**TASK**: Show every line of the listing that contains the word "Додади".

**Page images with their extracted text**:
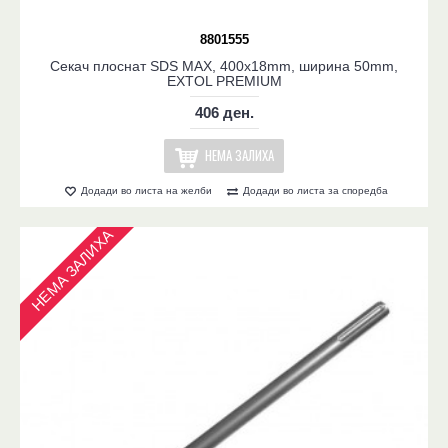
8801555
Секач плоснат SDS MAX, 400x18mm, ширина 50mm,
EXTOL PREMIUM
406 ден.
НЕМА ЗАЛИХА
Додади во листа на желби
Додади во листа за споредба
НЕМА ЗАЛИХА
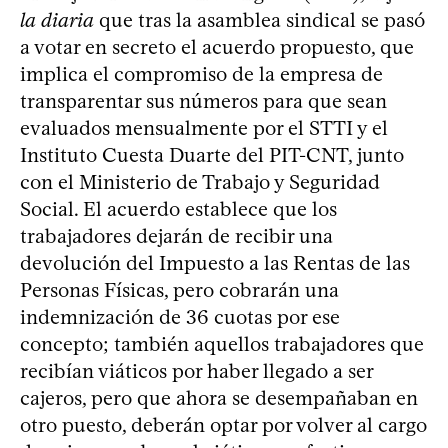
la diaria
que tras la asamblea sindical se pasó
a votar en secreto el acuerdo propuesto, que
implica el compromiso de la empresa de
transparentar sus números para que sean
evaluados mensualmente por el STTI y el
Instituto Cuesta Duarte del PIT-CNT, junto
con el Ministerio de Trabajo y Seguridad
Social. El acuerdo establece que los
trabajadores dejarán de recibir una
devolución del Impuesto a las Rentas de las
Personas Físicas, pero cobrarán una
indemnización de 36 cuotas por ese
concepto; también aquellos trabajadores que
recibían viáticos por haber llegado a ser
cajeros, pero que ahora se desempañaban en
otro puesto, deberán optar por volver al cargo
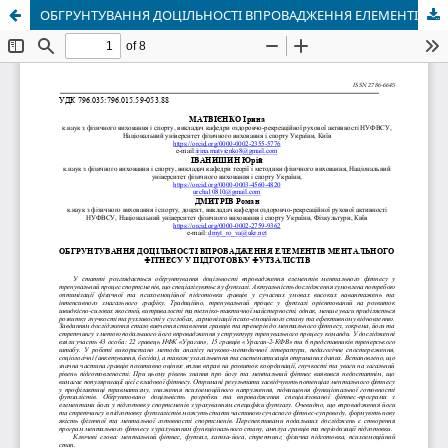
ОБГРУНТУВАННЯ ДОЦІЛЬНОСТІ ВПРОВАДЖЕННЯ ЕЛЕМЕНТІВ МЕНТАЛЬНОГО ФІТНЕСУ У ПІДГОТОВКУ ФУТЗАЛІСТІВ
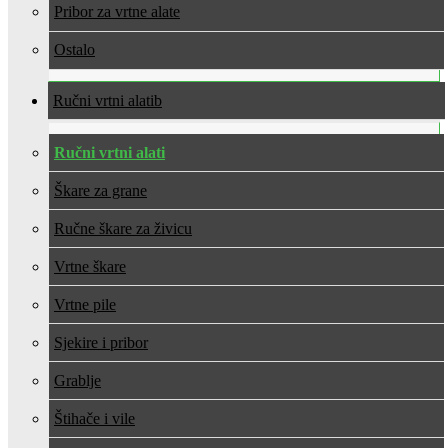
Pribor za vrtne alate
Ostalo
Ručni vrtni alati
Ručni vrtni alati
Škare za grane
Ručne škare za živicu
Vrtne škare
Vrtne pile
Sjekire i pribor
Grablje
Štihače i vile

**SOLUTION TO THE PROBLEM**:
Додади во листа на желби
Додади во листа за споредба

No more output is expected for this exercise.